EXERCISE DATA:

========================================

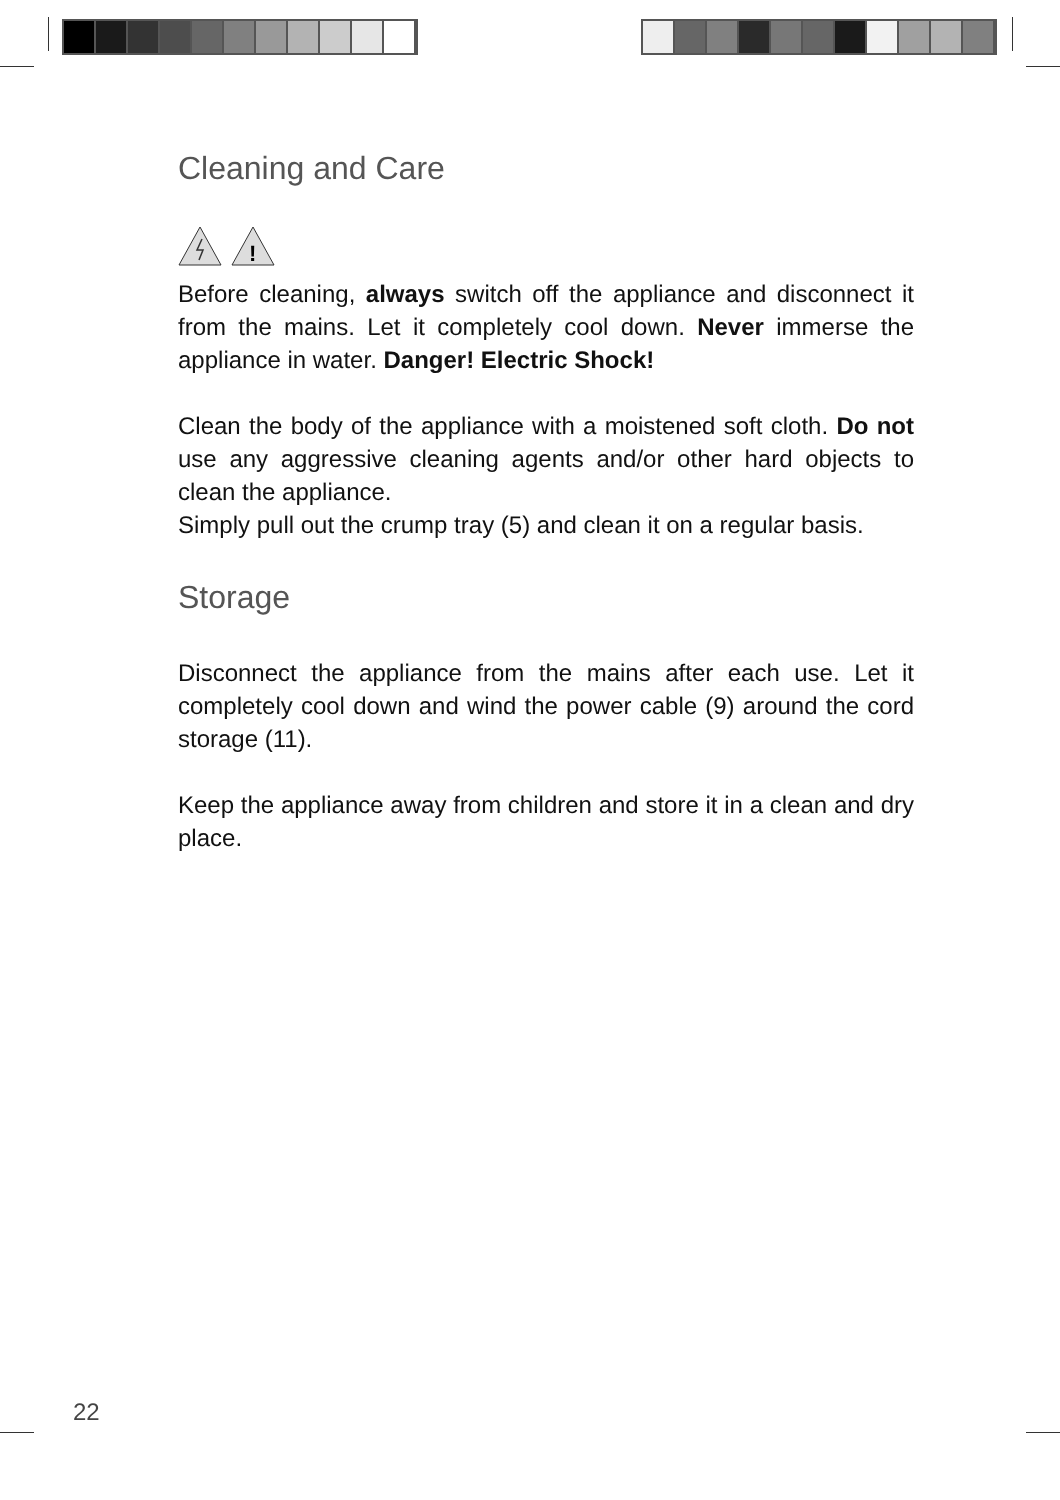Cleaning and Care
!
Before cleaning, always switch off the appliance and disconnect it from the mains. Let it completely cool down. Never immerse the appliance in water. Danger! Electric Shock!
Clean the body of the appliance with a moistened soft cloth. Do not use any aggressive cleaning agents and/or other hard objects to clean the appliance.
Simply pull out the crump tray (5) and clean it on a regular basis.
Storage
Disconnect the appliance from the mains after each use. Let it completely cool down and wind the power cable (9) around the cord storage (11).
Keep the appliance away from children and store it in a clean and dry place.
22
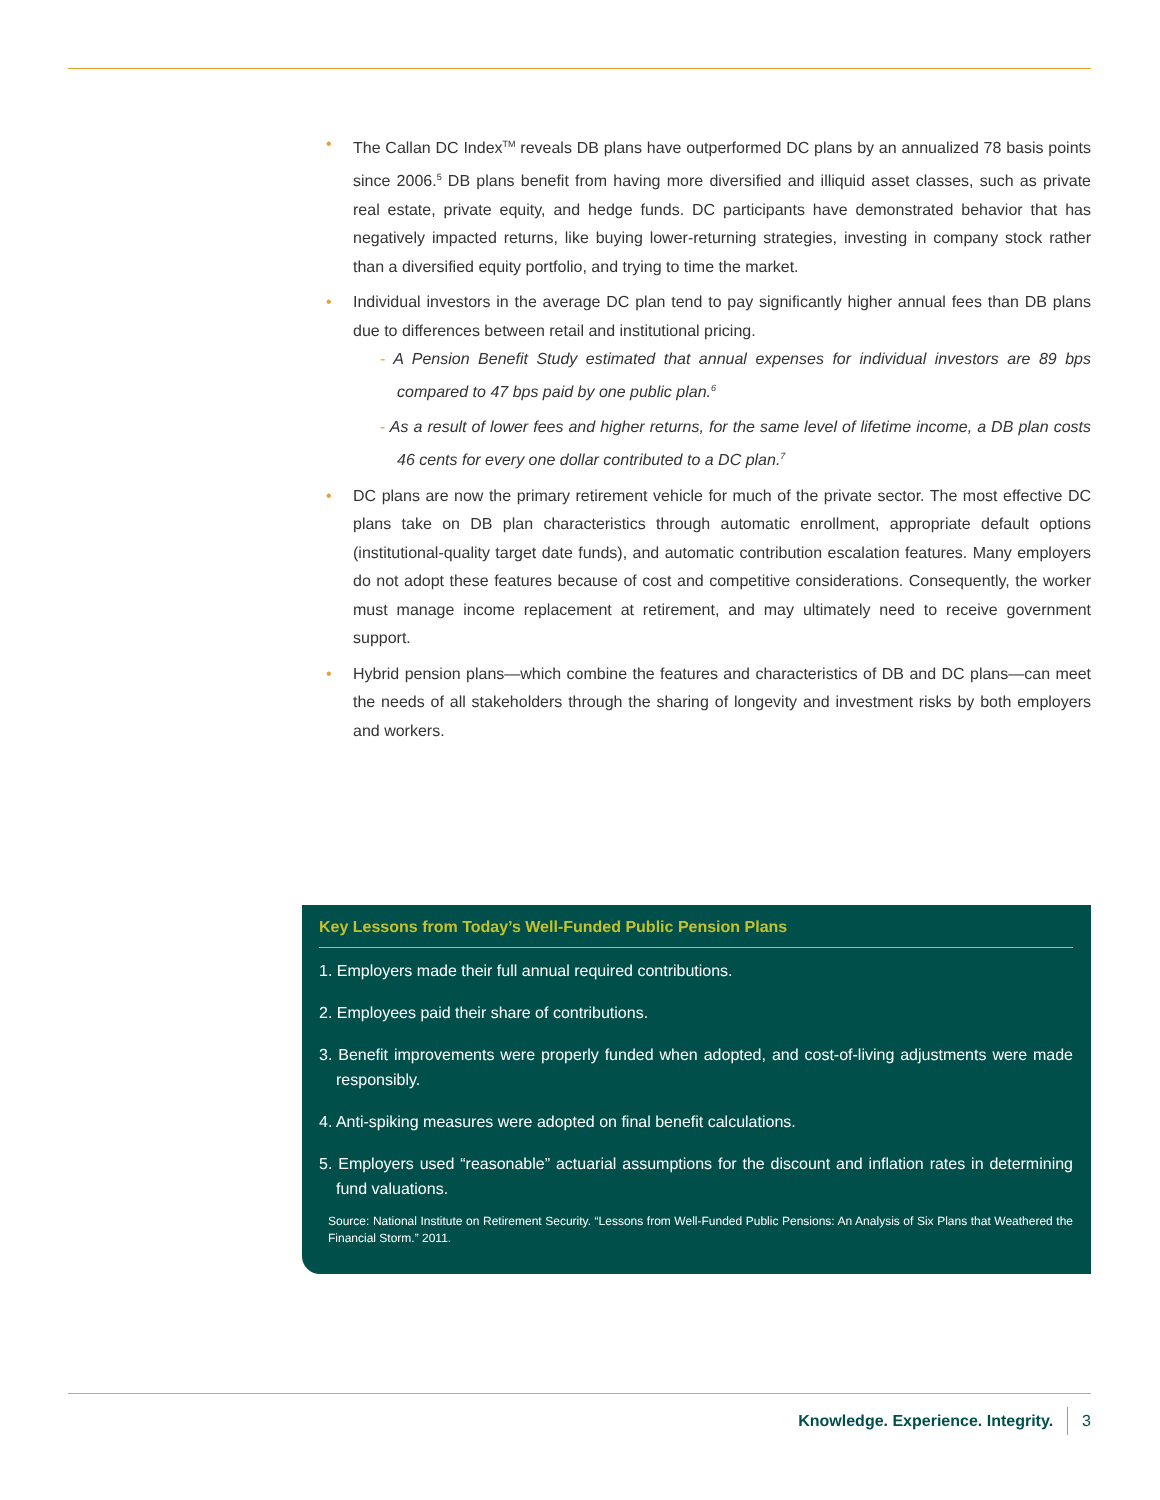• The Callan DC Index<sup>TM</sup> reveals DB plans have outperformed DC plans by an annualized 78 basis points since 2006.<sup>5</sup> DB plans benefit from having more diversified and illiquid asset classes, such as private real estate, private equity, and hedge funds. DC participants have demonstrated behavior that has negatively impacted returns, like buying lower-returning strategies, investing in company stock rather than a diversified equity portfolio, and trying to time the market.
• Individual investors in the average DC plan tend to pay significantly higher annual fees than DB plans due to differences between retail and institutional pricing.
- A Pension Benefit Study estimated that annual expenses for individual investors are 89 bps compared to 47 bps paid by one public plan.<sup>6</sup>
- As a result of lower fees and higher returns, for the same level of lifetime income, a DB plan costs 46 cents for every one dollar contributed to a DC plan.<sup>7</sup>
• DC plans are now the primary retirement vehicle for much of the private sector. The most effective DC plans take on DB plan characteristics through automatic enrollment, appropriate default options (institutional-quality target date funds), and automatic contribution escalation features. Many employers do not adopt these features because of cost and competitive considerations. Consequently, the worker must manage income replacement at retirement, and may ultimately need to receive government support.
• Hybrid pension plans—which combine the features and characteristics of DB and DC plans—can meet the needs of all stakeholders through the sharing of longevity and investment risks by both employers and workers.
Key Lessons from Today’s Well-Funded Public Pension Plans
1. Employers made their full annual required contributions.
2. Employees paid their share of contributions.
3. Benefit improvements were properly funded when adopted, and cost-of-living adjustments were made responsibly.
4. Anti-spiking measures were adopted on final benefit calculations.
5. Employers used “reasonable” actuarial assumptions for the discount and inflation rates in determining fund valuations.
Source: National Institute on Retirement Security. “Lessons from Well-Funded Public Pensions: An Analysis of Six Plans that Weathered the Financial Storm.” 2011.
Knowledge. Experience. Integrity. 3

========================================

TASK OBJECTIVE: Everything between and including the line above containing "Disconnect the appliance" and the line containing "Key Lessons from" should be reproduced exactly, with pictures excluded.

RESPONSE TO THE EXERCISE:
Disconnect the appliance from the mains after each use. Let it completely cool down and wind the power cable (9) around the cord storage (11).
Keep the appliance away from children and store it in a clean and dry place.
22
• The Callan DC Index<sup>TM</sup> reveals DB plans have outperformed DC plans by an annualized 78 basis points since 2006.<sup>5</sup> DB plans benefit from having more diversified and illiquid asset classes, such as private real estate, private equity, and hedge funds. DC participants have demonstrated behavior that has negatively impacted returns, like buying lower-returning strategies, investing in company stock rather than a diversified equity portfolio, and trying to time the market.
• Individual investors in the average DC plan tend to pay significantly higher annual fees than DB plans due to differences between retail and institutional pricing.
- A Pension Benefit Study estimated that annual expenses for individual investors are 89 bps compared to 47 bps paid by one public plan.<sup>6</sup>
- As a result of lower fees and higher returns, for the same level of lifetime income, a DB plan costs 46 cents for every one dollar contributed to a DC plan.<sup>7</sup>
• DC plans are now the primary retirement vehicle for much of the private sector. The most effective DC plans take on DB plan characteristics through automatic enrollment, appropriate default options (institutional-quality target date funds), and automatic contribution escalation features. Many employers do not adopt these features because of cost and competitive considerations. Consequently, the worker must manage income replacement at retirement, and may ultimately need to receive government support.
• Hybrid pension plans—which combine the features and characteristics of DB and DC plans—can meet the needs of all stakeholders through the sharing of longevity and investment risks by both employers and workers.
Key Lessons from Today’s Well-Funded Public Pension Plans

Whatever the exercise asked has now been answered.